▸ **Your objective**
The reply should hold every record, copied exactly, and none of the pictures.

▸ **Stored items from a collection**
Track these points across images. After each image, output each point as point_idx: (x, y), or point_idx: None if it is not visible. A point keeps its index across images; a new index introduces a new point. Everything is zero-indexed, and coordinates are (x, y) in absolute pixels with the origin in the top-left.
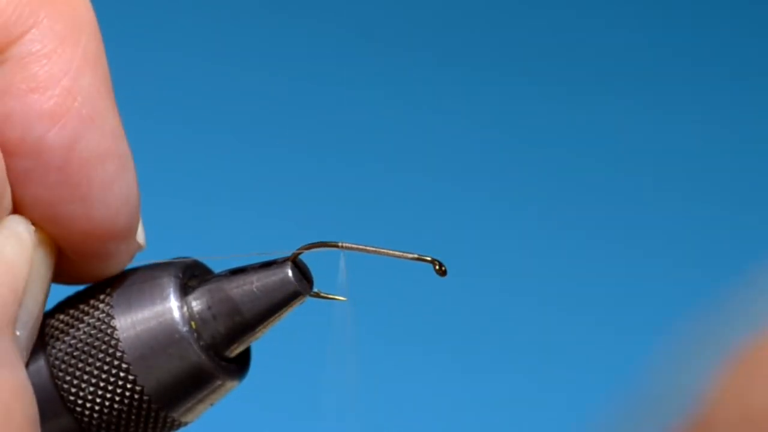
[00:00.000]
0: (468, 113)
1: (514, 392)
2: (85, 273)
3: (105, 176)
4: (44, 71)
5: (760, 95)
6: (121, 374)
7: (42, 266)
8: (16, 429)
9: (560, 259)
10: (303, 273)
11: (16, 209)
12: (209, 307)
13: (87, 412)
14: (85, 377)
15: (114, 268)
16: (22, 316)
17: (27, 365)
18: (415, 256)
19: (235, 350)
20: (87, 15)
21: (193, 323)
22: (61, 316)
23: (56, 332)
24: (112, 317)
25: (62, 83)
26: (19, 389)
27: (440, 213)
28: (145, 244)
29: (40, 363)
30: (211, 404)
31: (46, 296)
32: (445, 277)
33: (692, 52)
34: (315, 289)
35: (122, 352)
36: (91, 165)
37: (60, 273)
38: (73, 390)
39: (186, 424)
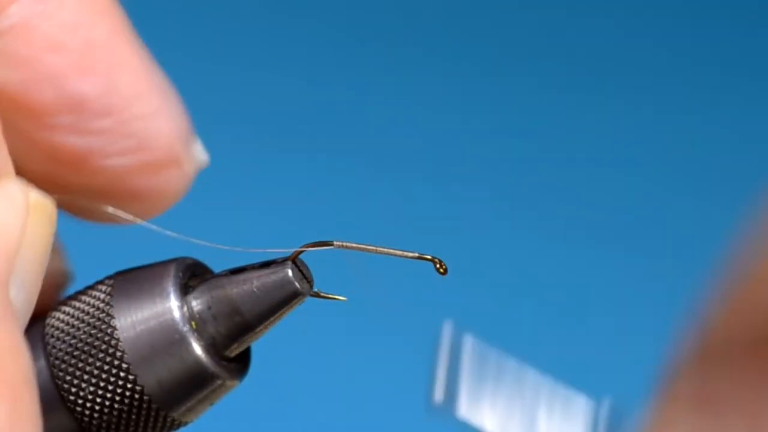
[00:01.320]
0: (468, 113)
1: None
2: (155, 203)
3: (149, 110)
4: (57, 28)
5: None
6: (122, 374)
7: (39, 228)
8: (7, 384)
9: (560, 258)
10: (303, 273)
11: (77, 167)
12: (209, 307)
13: (87, 412)
14: (85, 377)
15: (180, 186)
16: (17, 278)
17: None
18: (416, 254)
19: (236, 350)
20: None
21: (193, 323)
22: (62, 316)
23: (56, 332)
24: (112, 317)
25: (79, 35)
26: (12, 346)
27: (440, 213)
28: (208, 158)
29: (40, 363)
30: (212, 404)
31: (46, 260)
32: (446, 276)
33: (692, 52)
34: (315, 289)
35: (122, 352)
36: (133, 104)
37: (126, 210)
38: (73, 390)
39: (186, 423)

▸ **Solution to this exercise**
Track these points across images. After each image, output each point as point_idx: (x, y), or point_idx: None if it is not visible. A point keeps its index across images; a new index introduces a new point. Everything is zero-indexed, and coordinates are (x, y) in absolute pixels with the origin in the top-left.
[00:00.000]
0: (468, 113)
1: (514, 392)
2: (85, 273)
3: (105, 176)
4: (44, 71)
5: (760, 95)
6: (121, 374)
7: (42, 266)
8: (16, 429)
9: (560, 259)
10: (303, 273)
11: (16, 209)
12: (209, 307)
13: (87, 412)
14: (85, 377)
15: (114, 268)
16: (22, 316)
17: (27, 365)
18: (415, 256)
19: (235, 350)
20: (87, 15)
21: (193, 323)
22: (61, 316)
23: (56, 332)
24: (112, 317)
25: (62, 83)
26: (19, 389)
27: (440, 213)
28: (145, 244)
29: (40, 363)
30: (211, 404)
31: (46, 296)
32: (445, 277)
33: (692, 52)
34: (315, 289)
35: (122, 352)
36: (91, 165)
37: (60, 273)
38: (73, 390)
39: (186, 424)
[00:01.320]
0: (468, 113)
1: None
2: (155, 203)
3: (149, 110)
4: (57, 28)
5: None
6: (122, 374)
7: (39, 228)
8: (7, 384)
9: (560, 258)
10: (303, 273)
11: (77, 167)
12: (209, 307)
13: (87, 412)
14: (85, 377)
15: (180, 186)
16: (17, 278)
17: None
18: (416, 254)
19: (236, 350)
20: None
21: (193, 323)
22: (62, 316)
23: (56, 332)
24: (112, 317)
25: (79, 35)
26: (12, 346)
27: (440, 213)
28: (208, 158)
29: (40, 363)
30: (212, 404)
31: (46, 260)
32: (446, 276)
33: (692, 52)
34: (315, 289)
35: (122, 352)
36: (133, 104)
37: (126, 210)
38: (73, 390)
39: (186, 423)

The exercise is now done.